Stored items
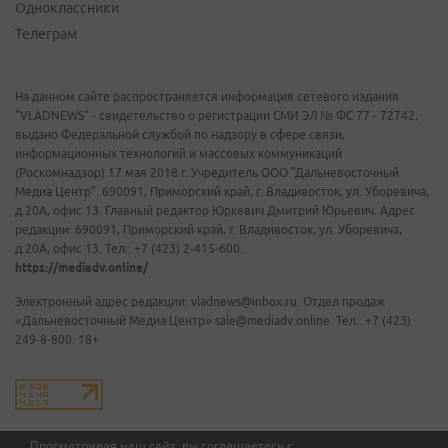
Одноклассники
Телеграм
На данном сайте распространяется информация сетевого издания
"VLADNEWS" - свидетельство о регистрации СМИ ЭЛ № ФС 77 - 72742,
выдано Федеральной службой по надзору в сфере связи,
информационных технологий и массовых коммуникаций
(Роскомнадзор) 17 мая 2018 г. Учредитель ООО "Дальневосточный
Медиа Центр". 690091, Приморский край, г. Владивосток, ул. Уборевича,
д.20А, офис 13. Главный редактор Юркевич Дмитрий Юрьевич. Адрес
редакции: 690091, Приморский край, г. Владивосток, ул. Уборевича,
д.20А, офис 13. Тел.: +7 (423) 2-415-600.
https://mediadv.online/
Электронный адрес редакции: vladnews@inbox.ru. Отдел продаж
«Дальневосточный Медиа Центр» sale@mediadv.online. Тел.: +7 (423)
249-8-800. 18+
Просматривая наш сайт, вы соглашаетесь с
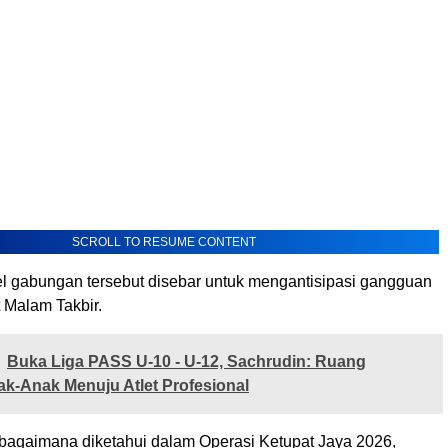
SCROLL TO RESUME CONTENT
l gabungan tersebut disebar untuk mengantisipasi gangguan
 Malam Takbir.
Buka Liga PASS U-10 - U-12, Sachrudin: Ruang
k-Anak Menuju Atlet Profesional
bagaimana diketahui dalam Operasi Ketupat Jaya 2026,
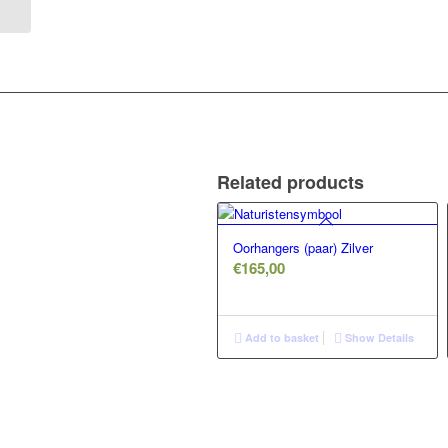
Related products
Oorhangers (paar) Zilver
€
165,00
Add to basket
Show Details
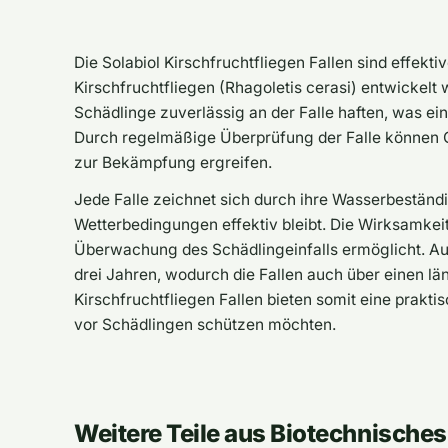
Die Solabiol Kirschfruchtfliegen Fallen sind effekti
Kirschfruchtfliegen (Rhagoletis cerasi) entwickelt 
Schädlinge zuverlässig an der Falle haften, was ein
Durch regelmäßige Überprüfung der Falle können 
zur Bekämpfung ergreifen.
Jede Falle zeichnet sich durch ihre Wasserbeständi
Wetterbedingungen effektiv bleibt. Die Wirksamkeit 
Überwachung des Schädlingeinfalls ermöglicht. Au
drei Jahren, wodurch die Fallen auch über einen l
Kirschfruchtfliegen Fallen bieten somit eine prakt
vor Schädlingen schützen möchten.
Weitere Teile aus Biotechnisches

What is needed
Pull out every line of the material above that contains the string "Владивосток", matching case exactly.

Exercise response
Медиа Центр". 690091, Приморский край, г. Владивосток, ул. Уборевича,
редакции: 690091, Приморский край, г. Владивосток, ул. Уборевича,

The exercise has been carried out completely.